For much of my time here, when temperatures were 90-plus, I couldn’t even think about malatang; now that the weather has turned and I’ve had a cold for two weeks, I most definitely can. Malatang is a ubiquitous hot pot where you choose what you want and a chef cooks it, item by item, in a communal pot of broth at full boil. Being squeamish, I avoid the skewers of meat and fish balls, whose texture I don’t like, and the pork and chicken kebabs with their fat, and the cocktail-size hot dogs. But all their flavors merge in the broth, creating a base of what for me becomes vegetable soup, full of greens, black mushrooms, thin slices of what seems to be bitter melon, water chestnut cake and the thin, crinkly tofu I like.
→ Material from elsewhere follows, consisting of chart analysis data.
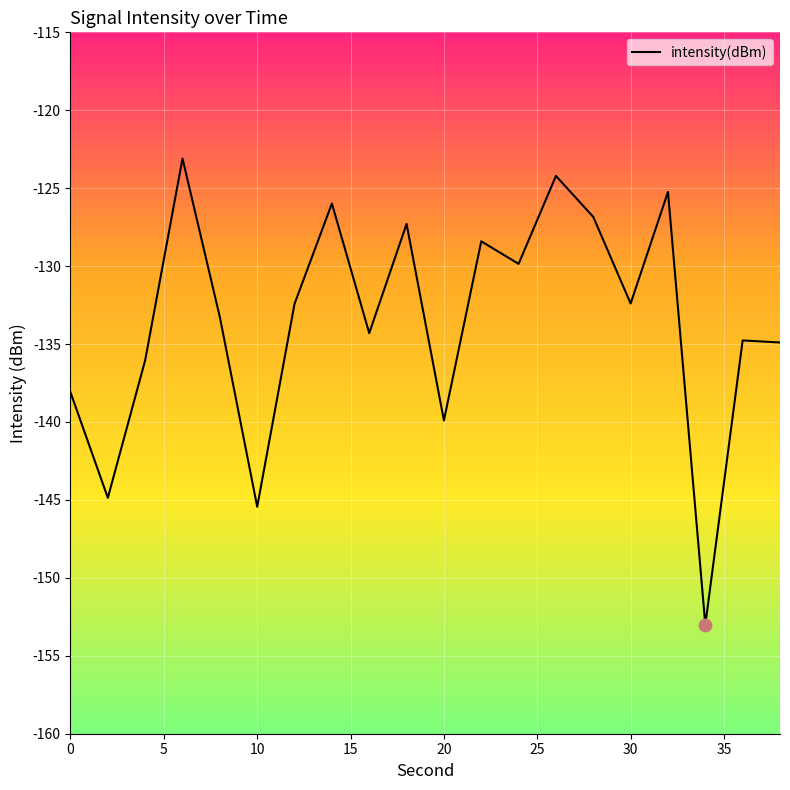

What is the smallest value displayed?

-153.0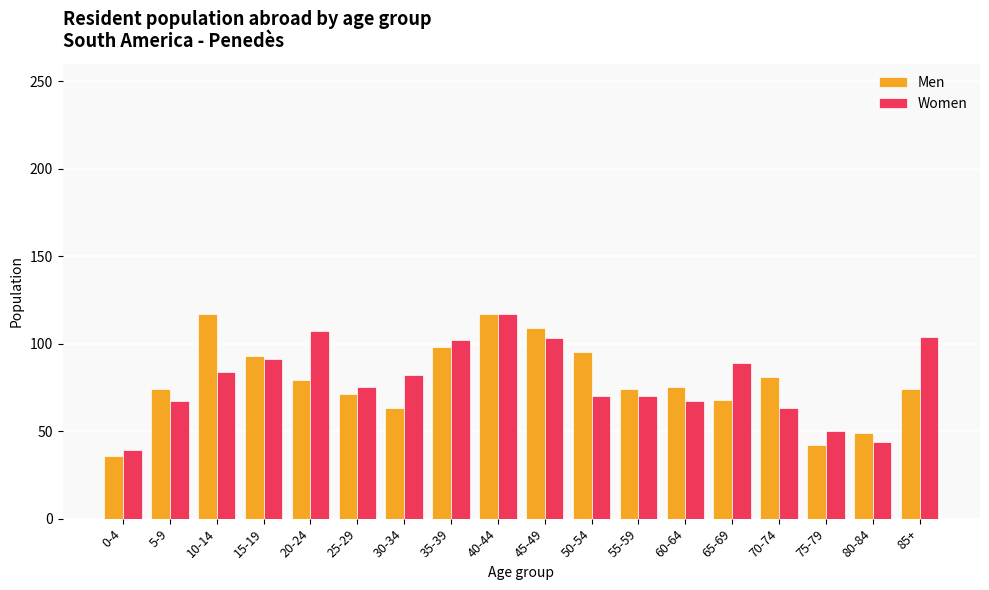

What position from the right is 85+?

1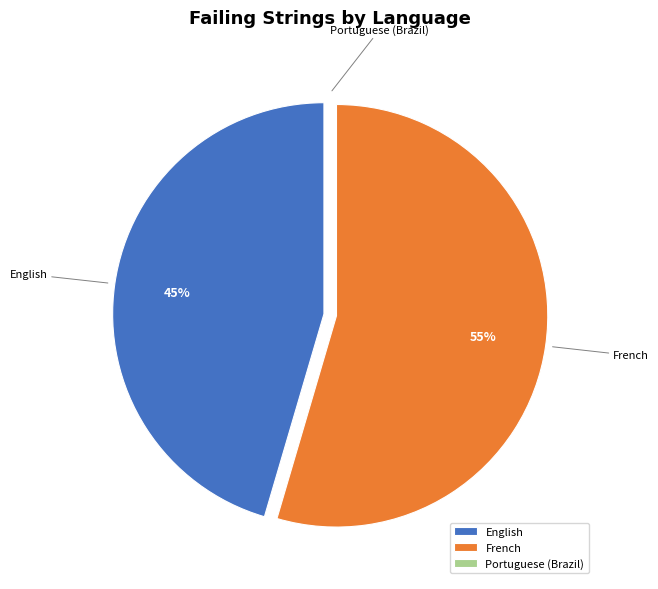

Which category has the biggest portion of the pie?

French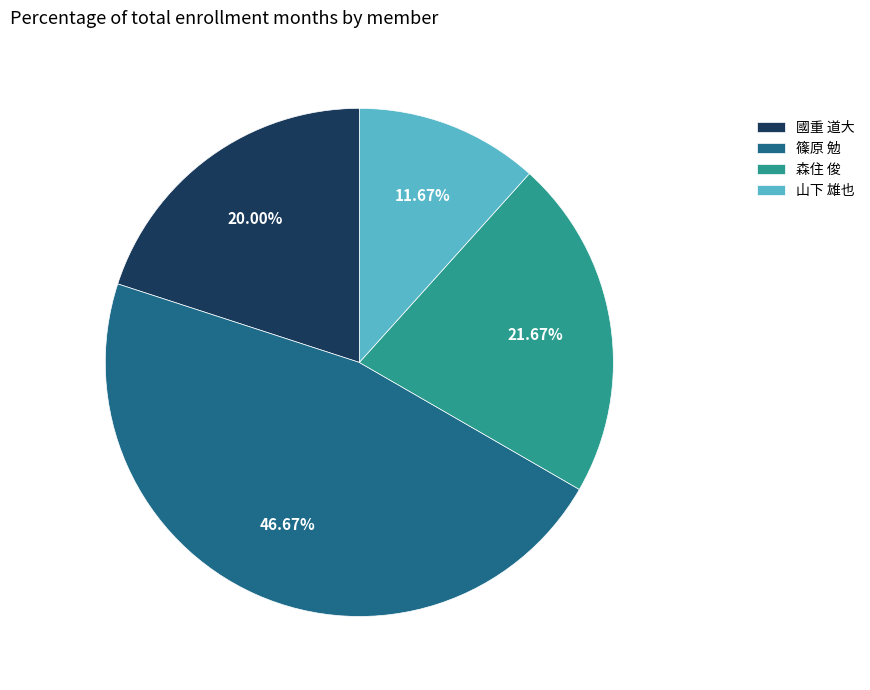

Between 篠原 勉 and 森住 俊, which is larger?

篠原 勉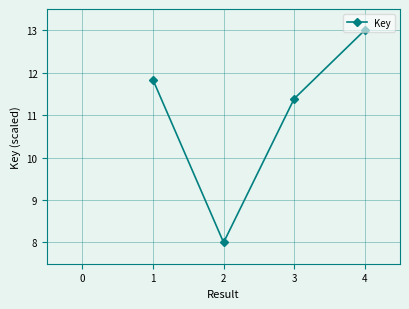

What is the value of the 4th point from the left?

13.0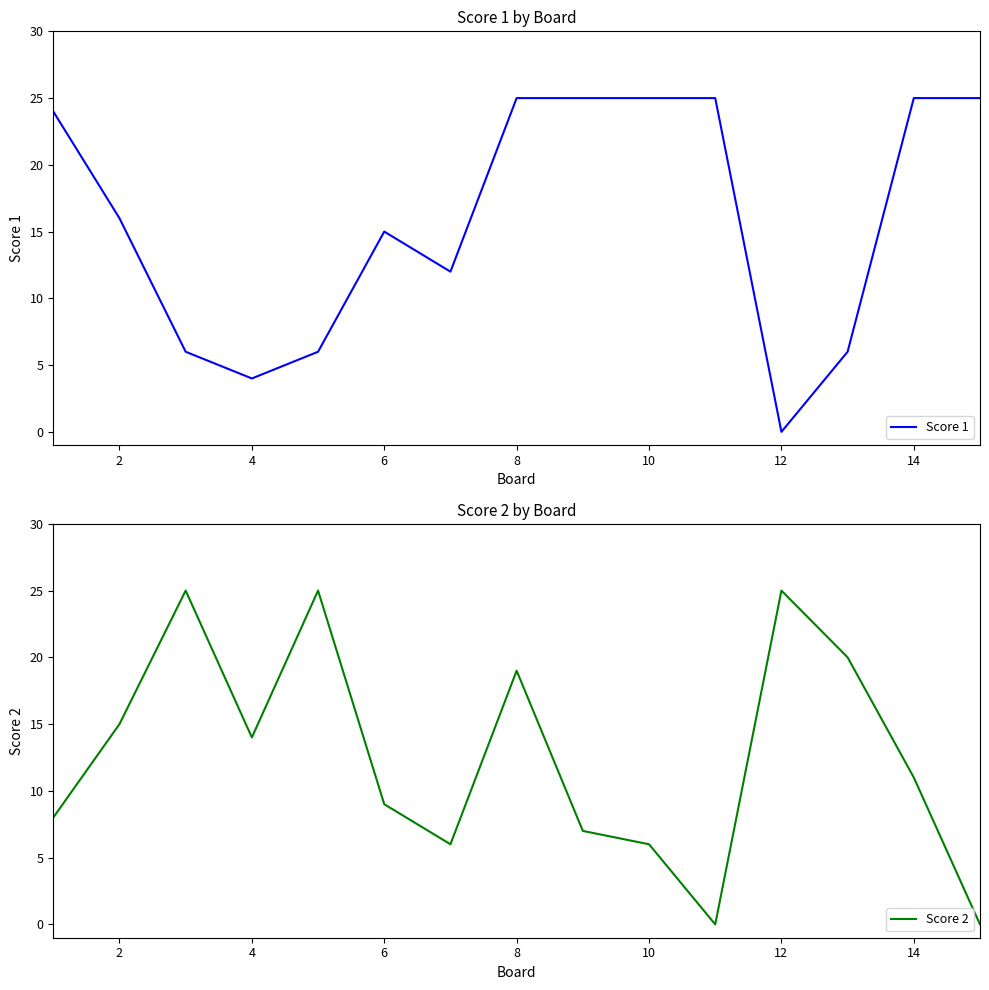

Does the chart have visible grid lines?

No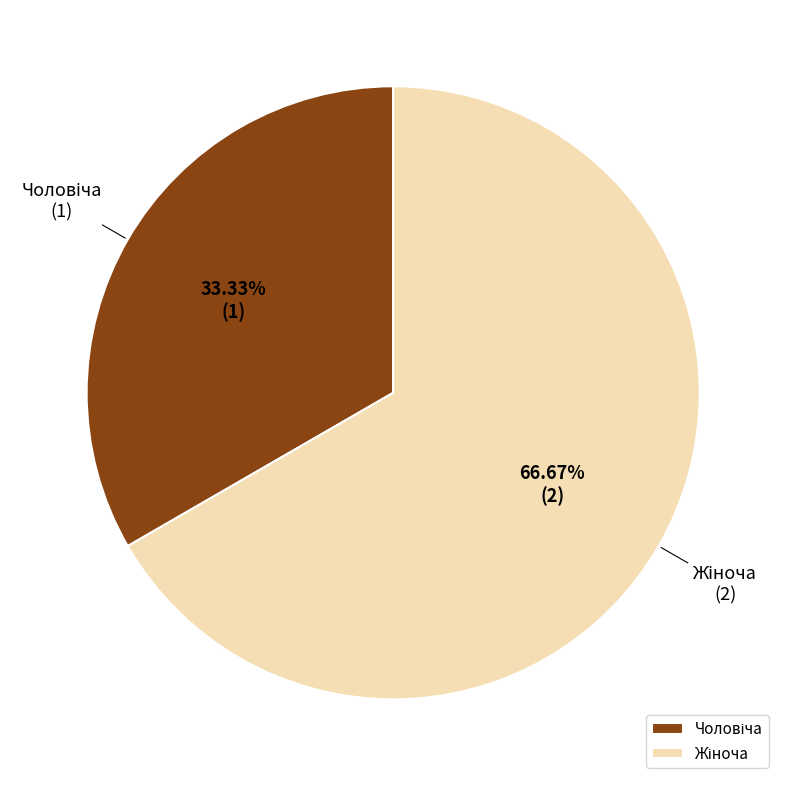

Is there a majority slice in this chart?

Yes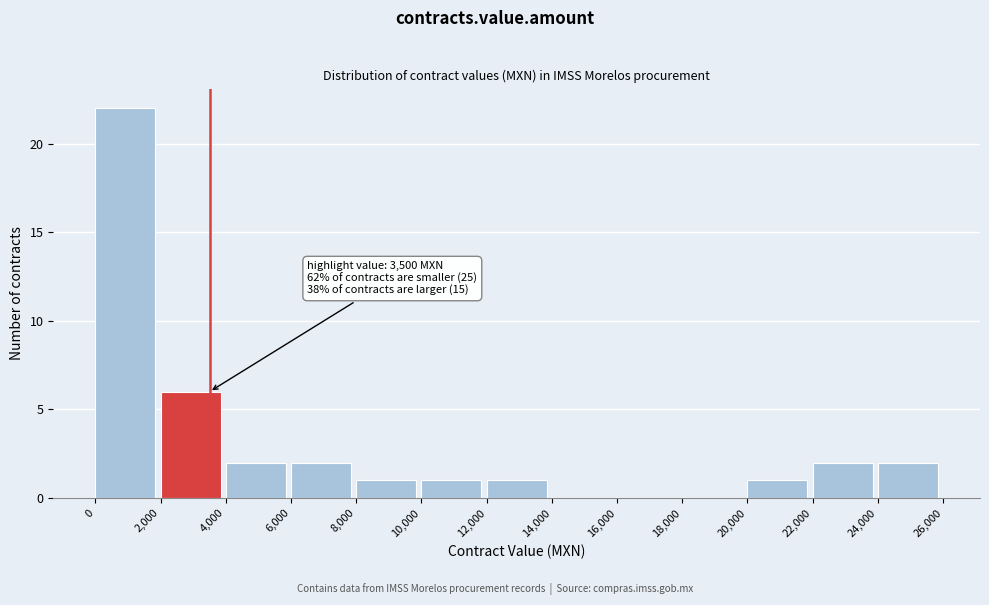

Over which range of the x-axis is the bar tallest?

0 to 2,000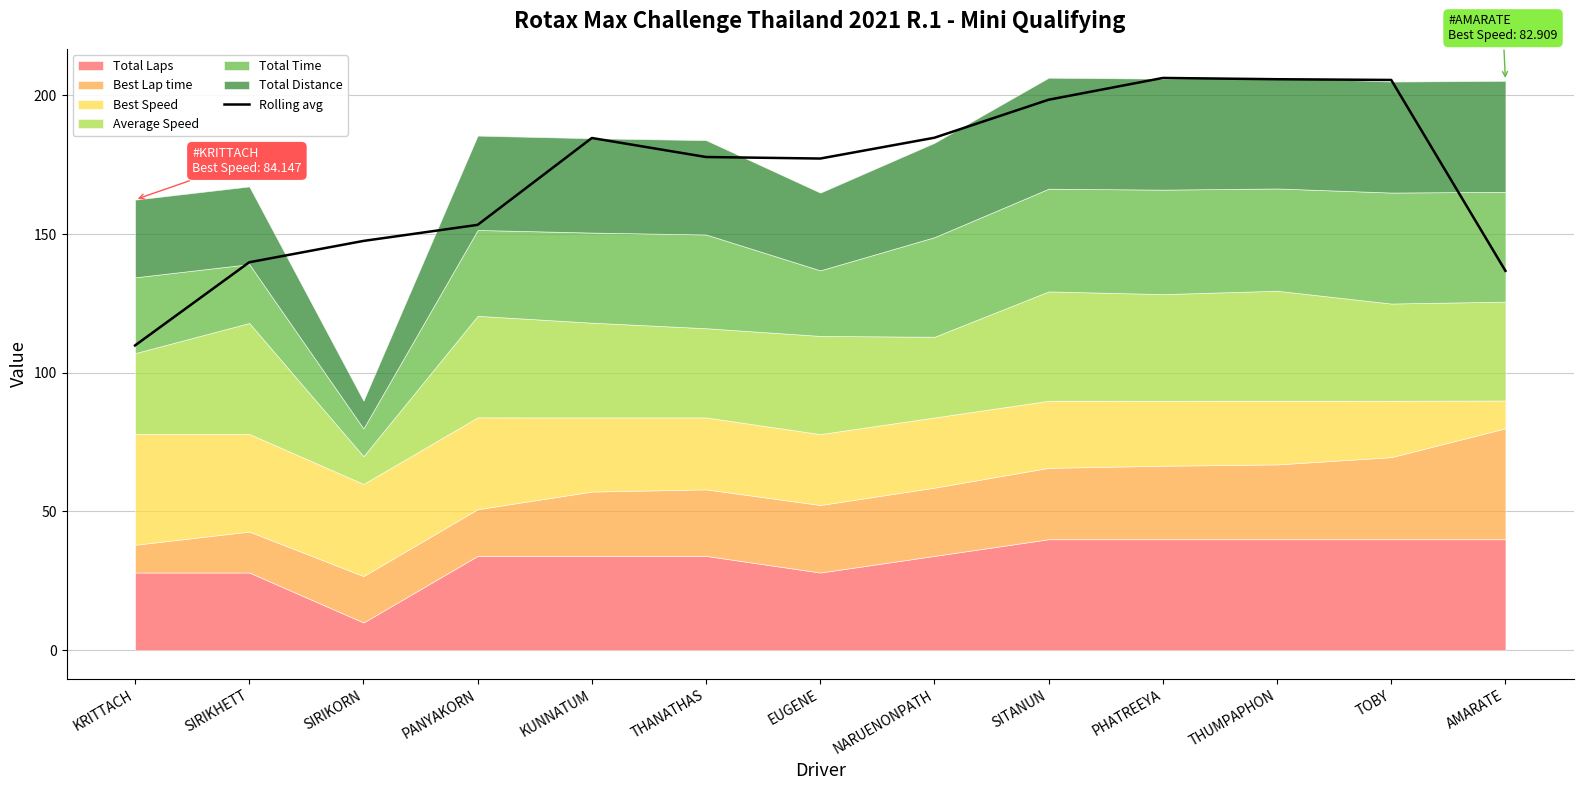

Reading left to right, extract all data points from this chart.

109.8	139.8	147.5	153.3	184.6	177.8	177.2	184.7	198.4	206.3	205.8	205.5	136.7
Though I try to eat Chinese as much as possible, I do backslide, which is easer in a big city like Guangzhou than in Hunan. I allow myself one burger a week – if I’m in a hurry, at the local Burger King, where the (Chinese) bacon cheeseburger is actually good; if it’s a nice day and I have time, at the Happy Monk, an Anglo-American-style pub. Its bacon cheeseburger could compete anywhere: Chinese bacon, real cheddar, dripping with juice; I use the garlic dipping sauce for the fries in place of mustard. The Happy Monk also offers a creditable Caesar salad with finely shredded chicken breast and bacon, as well as a passable plate of nachos, with avocado slices rather than guacamole. It needs far more cheese, though, and when I tried asking if shredded chicken from the Caesar salad might be added to the nachos, it was more than the waitress’s brain could handle. I will miss sitting on the Happy Monk’s patio now that the time has come to move indoors. But there’s a good Thai restaurant in the Happy Valley Mall, where my favorite dish so far is the minced beef served in lettuce-leaf tacos, along with an even more garlicky cucumber salad.
I’ve tried one French restaurant, La Seine next door to the Xinghai Concert Hall on Ersha Island, a special-occasion place to the locals. The kir was far too heavy on the cassis, but the dark, creamy mushroom soup with truffle oil was superb. I’m not sure any Provencal would recognize the orange sauce and blood orange slices on the cod Provencal — in my experience, Provencal means in a tomato-based sauced with peppers, olives and capers – but as cod a l’orange it was sensational. And a crusty French roll with butter — my first in two months.
Only one thing could top that. Josephine has invited me home for dinner.